• _GIVEN RECORDS_:
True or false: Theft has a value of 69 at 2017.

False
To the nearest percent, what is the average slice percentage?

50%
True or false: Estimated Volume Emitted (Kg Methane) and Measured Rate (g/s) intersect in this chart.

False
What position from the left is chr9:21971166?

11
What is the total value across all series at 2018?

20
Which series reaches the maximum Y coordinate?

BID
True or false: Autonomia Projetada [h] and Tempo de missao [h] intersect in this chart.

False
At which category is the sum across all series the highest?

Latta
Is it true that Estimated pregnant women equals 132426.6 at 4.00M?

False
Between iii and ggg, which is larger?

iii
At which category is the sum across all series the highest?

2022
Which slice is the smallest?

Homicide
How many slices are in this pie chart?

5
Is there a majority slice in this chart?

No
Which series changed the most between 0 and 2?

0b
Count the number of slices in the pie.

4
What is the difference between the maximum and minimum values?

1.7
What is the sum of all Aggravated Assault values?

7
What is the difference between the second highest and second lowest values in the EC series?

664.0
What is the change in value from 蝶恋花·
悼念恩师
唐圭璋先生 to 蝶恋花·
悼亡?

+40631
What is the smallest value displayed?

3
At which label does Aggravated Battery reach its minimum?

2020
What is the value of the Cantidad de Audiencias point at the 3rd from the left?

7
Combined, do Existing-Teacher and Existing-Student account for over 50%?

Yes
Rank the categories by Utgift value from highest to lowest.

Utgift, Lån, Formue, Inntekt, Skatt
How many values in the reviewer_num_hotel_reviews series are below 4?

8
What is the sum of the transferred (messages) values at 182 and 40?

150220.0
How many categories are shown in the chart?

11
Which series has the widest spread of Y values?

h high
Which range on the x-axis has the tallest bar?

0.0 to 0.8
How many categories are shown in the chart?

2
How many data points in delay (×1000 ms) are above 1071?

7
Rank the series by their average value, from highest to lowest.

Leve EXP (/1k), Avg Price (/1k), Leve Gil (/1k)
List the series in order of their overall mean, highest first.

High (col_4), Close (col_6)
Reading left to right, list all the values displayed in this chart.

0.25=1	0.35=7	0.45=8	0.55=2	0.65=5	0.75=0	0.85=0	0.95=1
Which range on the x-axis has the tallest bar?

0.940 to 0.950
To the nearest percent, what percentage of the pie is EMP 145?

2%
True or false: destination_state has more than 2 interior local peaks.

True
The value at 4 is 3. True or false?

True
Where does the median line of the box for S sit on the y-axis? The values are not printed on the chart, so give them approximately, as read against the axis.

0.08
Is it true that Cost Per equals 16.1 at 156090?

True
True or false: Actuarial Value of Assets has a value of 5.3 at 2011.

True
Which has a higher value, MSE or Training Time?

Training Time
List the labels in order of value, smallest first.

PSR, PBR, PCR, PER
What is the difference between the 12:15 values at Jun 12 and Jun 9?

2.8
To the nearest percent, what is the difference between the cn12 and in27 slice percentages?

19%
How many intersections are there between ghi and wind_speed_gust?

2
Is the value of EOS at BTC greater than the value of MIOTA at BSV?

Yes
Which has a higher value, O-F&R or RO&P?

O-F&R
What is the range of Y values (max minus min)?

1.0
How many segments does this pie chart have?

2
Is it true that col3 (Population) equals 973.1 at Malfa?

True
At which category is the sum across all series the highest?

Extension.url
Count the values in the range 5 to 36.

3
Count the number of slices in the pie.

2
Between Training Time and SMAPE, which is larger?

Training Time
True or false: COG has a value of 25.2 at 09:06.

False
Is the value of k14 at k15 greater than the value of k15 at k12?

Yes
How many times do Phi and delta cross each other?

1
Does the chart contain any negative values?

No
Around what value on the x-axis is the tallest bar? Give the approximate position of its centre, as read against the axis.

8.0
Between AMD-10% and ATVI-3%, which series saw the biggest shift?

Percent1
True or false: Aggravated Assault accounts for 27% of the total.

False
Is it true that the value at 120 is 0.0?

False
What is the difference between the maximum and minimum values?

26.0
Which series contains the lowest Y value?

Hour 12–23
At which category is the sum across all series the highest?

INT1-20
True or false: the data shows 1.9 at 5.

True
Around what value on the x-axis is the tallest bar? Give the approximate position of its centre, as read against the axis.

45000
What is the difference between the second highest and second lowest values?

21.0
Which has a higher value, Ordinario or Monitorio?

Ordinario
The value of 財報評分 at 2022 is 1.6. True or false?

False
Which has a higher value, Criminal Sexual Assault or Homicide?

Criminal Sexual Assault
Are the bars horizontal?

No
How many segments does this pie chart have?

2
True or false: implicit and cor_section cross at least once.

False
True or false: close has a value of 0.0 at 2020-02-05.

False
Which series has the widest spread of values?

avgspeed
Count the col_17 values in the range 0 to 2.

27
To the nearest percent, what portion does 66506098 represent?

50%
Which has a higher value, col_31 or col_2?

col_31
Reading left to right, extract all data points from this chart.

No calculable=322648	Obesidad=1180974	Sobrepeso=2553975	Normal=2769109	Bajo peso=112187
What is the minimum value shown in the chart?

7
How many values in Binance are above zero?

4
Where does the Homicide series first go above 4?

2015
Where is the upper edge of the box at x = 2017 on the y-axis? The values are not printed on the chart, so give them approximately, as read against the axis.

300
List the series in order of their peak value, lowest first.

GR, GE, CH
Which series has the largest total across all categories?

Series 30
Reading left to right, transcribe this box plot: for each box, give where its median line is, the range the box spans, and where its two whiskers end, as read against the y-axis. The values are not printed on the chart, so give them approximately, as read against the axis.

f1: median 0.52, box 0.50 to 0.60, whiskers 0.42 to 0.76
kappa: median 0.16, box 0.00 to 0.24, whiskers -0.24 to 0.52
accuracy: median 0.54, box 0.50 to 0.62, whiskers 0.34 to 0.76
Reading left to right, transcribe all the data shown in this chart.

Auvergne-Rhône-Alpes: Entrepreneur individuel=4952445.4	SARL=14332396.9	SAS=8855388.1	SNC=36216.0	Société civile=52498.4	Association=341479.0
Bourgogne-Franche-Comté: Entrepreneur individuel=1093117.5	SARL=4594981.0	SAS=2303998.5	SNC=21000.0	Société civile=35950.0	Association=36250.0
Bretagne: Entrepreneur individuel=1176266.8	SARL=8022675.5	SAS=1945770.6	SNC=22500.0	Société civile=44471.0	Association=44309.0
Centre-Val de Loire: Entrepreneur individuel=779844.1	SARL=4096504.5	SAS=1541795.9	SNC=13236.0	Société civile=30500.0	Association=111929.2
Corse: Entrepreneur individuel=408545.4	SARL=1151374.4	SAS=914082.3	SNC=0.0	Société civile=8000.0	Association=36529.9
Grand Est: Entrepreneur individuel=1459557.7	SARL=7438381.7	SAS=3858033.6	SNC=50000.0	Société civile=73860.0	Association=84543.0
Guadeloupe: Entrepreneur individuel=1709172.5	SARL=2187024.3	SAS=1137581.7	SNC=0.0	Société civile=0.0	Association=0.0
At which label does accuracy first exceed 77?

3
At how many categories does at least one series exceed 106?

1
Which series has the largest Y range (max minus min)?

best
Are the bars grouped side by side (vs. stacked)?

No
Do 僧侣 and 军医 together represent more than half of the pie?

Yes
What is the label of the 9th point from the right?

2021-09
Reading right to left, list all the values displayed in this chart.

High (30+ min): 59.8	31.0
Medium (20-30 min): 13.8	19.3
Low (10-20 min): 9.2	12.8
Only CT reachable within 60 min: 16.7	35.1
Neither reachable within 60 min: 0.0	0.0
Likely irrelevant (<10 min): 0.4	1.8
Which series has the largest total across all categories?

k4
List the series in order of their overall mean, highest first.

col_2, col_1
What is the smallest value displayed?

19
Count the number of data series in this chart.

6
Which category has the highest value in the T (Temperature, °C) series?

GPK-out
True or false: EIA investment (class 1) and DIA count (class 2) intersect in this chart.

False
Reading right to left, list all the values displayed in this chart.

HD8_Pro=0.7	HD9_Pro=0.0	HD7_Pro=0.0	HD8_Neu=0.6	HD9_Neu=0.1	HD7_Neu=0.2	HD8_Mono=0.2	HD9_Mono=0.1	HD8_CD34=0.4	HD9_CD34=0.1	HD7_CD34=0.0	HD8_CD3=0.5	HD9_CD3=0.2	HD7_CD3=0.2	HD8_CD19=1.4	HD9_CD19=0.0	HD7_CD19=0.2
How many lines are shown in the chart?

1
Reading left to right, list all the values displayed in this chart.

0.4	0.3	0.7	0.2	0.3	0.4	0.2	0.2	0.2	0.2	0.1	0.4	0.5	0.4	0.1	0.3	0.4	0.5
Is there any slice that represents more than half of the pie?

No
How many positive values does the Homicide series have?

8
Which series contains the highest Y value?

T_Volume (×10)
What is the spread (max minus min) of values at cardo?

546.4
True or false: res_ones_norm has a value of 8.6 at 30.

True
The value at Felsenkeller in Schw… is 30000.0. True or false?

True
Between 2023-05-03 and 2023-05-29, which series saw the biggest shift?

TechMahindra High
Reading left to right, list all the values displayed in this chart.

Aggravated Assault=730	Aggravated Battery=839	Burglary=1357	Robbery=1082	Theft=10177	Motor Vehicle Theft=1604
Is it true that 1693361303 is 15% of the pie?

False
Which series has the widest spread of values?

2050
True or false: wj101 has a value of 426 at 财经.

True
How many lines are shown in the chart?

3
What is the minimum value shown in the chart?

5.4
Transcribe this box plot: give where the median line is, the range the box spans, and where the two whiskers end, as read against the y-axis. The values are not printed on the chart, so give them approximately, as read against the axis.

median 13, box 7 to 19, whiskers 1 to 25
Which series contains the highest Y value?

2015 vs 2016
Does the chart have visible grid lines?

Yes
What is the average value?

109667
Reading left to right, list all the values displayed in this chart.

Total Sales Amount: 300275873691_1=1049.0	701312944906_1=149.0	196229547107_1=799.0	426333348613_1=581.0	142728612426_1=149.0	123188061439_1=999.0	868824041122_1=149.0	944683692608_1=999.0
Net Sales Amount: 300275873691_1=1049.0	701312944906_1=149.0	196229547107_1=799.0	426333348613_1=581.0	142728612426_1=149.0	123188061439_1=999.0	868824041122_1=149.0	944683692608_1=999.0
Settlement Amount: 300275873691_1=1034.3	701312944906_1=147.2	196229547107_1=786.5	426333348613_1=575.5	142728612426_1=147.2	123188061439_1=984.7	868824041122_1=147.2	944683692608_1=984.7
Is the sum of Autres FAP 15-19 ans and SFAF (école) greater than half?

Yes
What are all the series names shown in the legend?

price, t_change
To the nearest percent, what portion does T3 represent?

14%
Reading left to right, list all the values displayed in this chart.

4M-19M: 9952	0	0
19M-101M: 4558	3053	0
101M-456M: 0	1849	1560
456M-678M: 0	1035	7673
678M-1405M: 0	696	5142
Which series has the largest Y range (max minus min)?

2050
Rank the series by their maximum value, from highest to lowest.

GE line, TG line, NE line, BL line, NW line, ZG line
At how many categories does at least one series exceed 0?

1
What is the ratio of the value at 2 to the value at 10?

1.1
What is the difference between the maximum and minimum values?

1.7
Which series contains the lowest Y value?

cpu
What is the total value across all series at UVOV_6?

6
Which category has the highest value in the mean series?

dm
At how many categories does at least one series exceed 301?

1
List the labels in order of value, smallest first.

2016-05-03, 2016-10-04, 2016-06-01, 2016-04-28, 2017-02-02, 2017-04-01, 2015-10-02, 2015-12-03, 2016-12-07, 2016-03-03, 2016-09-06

• _YOUR GOAL_: Could you reproduce the data verbatim from its first line up to and including the line that contains "True or false: Autonomia"?

• _ANSWER BELOW_:
True or false: Theft has a value of 69 at 2017.

False
To the nearest percent, what is the average slice percentage?

50%
True or false: Estimated Volume Emitted (Kg Methane) and Measured Rate (g/s) intersect in this chart.

False
What position from the left is chr9:21971166?

11
What is the total value across all series at 2018?

20
Which series reaches the maximum Y coordinate?

BID
True or false: Autonomia Projetada [h] and Tempo de missao [h] intersect in this chart.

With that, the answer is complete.